TEXT SHOWN —

The Busan Biennale is a biannual international contemporary art show that integrated three different art events held in the city in 1998: the Busan Youth Biennale, the first biennale of Korea that was voluntarily organized by local artists in 1981; the Sea Art Festival, an environmental art festival launched in 1987 with the sea serving as a backdrop; and the Busan International Outdoor Sculpture Symposium that was first held in 1991. The biennale was previously called the Pusan International Contemporary Art Festival (PICAF) before it launched.

The biennale has its own unique attribute in that it was formed not out of any political logic or need but rather the pure force of local Busan artists’ will and their voluntary participation. Even to this day their interest in Busan's culture and its experimental nature has been the key foundation for shaping the biennale’s identity.

INFORMATION —

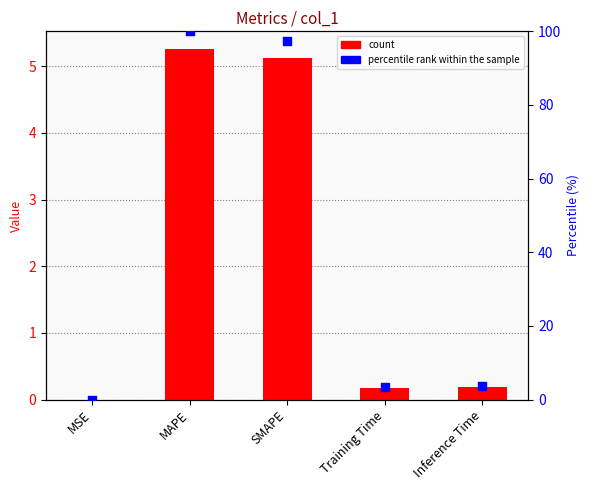

Which series has the largest total across all categories?

percentile rank within the sample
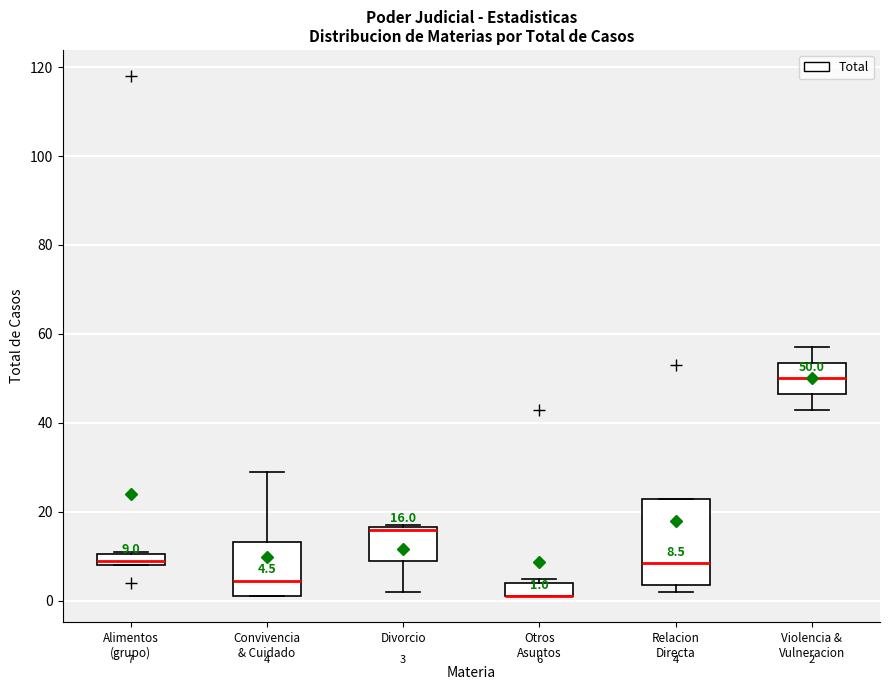

Comparing the boxes themselves (not the whiskers), which one is the tallest?

Relacion Directa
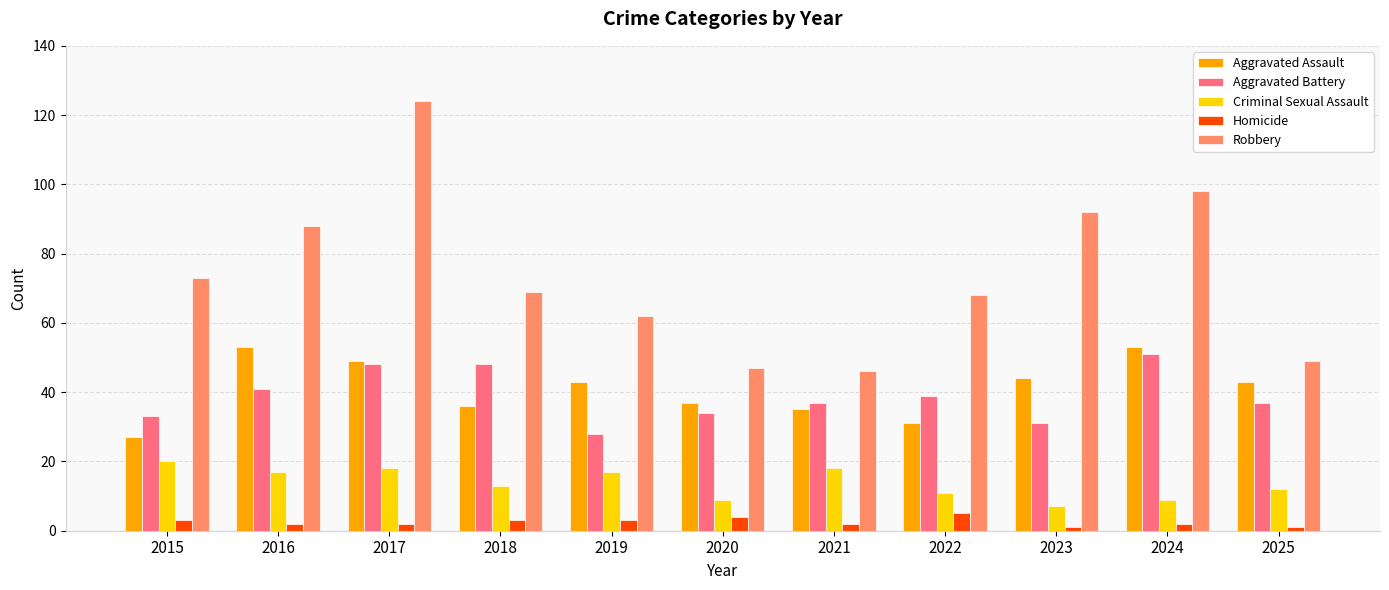

The Criminal Sexual Assault series shows 2 at 2023. True or false?

False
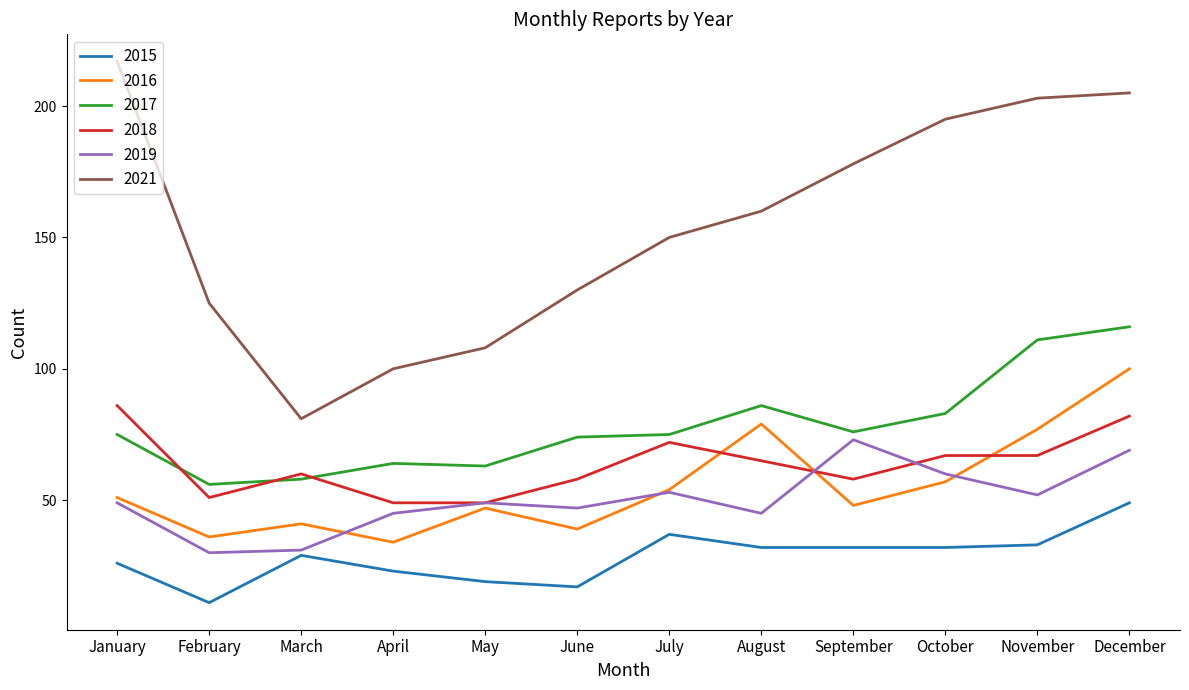

What is the difference between the maximum and second lowest values in the 2015 series?

32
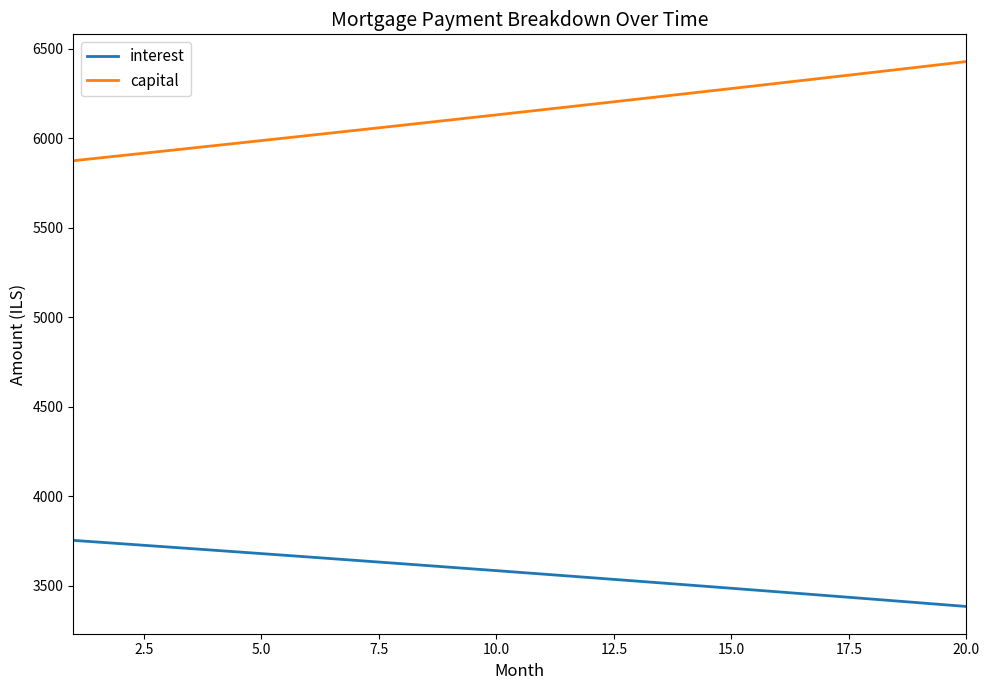

Count the number of data series in this chart.

2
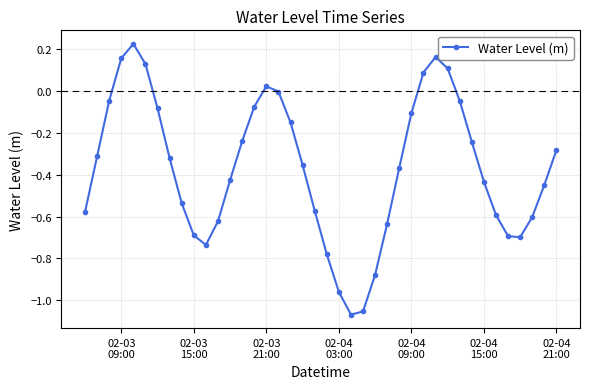

How many series are shown in this chart?

1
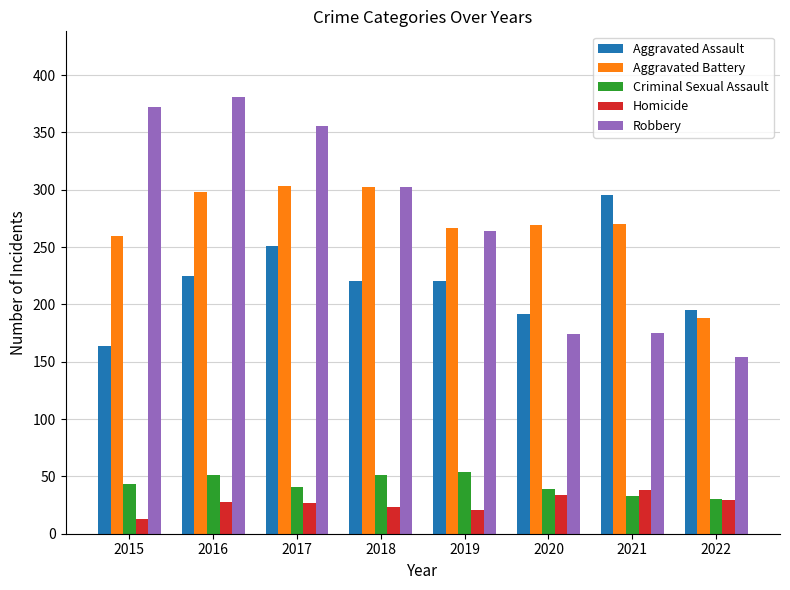

The Aggravated Battery series shows 182 at 2017. True or false?

False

ACTIVITY LIST —
- A) Update the Busan Biennale passage from "The biennale has" up to and including "the biennale’s identity.", replacing "experimental nature" with "innovative spirit".
- B) Extend the Busan Biennale passage with a few more sentences that pick up after its final line.

ANSWERS TO THE PROBLEMS —
- A)
The biennale has its own unique attribute in that it was formed not out of any political logic or need but rather the pure force of local Busan artists’ will and their voluntary participation. Even to this day their interest in Busan's culture and its innovative spirit has been the key foundation for shaping the biennale’s identity.

- B)
This biennale is the only one like it in the world that was established through an integration of three types of art events such as a Contemporary Art Exhibition, Sculpture Symposium, and Sea Art Festival. The Sculpture Symposium in particular was deemed to be a successful public art event, the results of which were installed throughout the city and dedicated to revitalizing cultural communication with citizens. The networks formed through the event have assumed a crucial role in introducing and expanding domestic art overseas and leading the development of local culture for globalized cultural communication. Founded 38 years ago, the biennale aims to popularize contemporary art and achieve art in everyday life by providing a platform for interchanging experimental contemporary art.


2008 Creature-Evolution(From Sea to Space)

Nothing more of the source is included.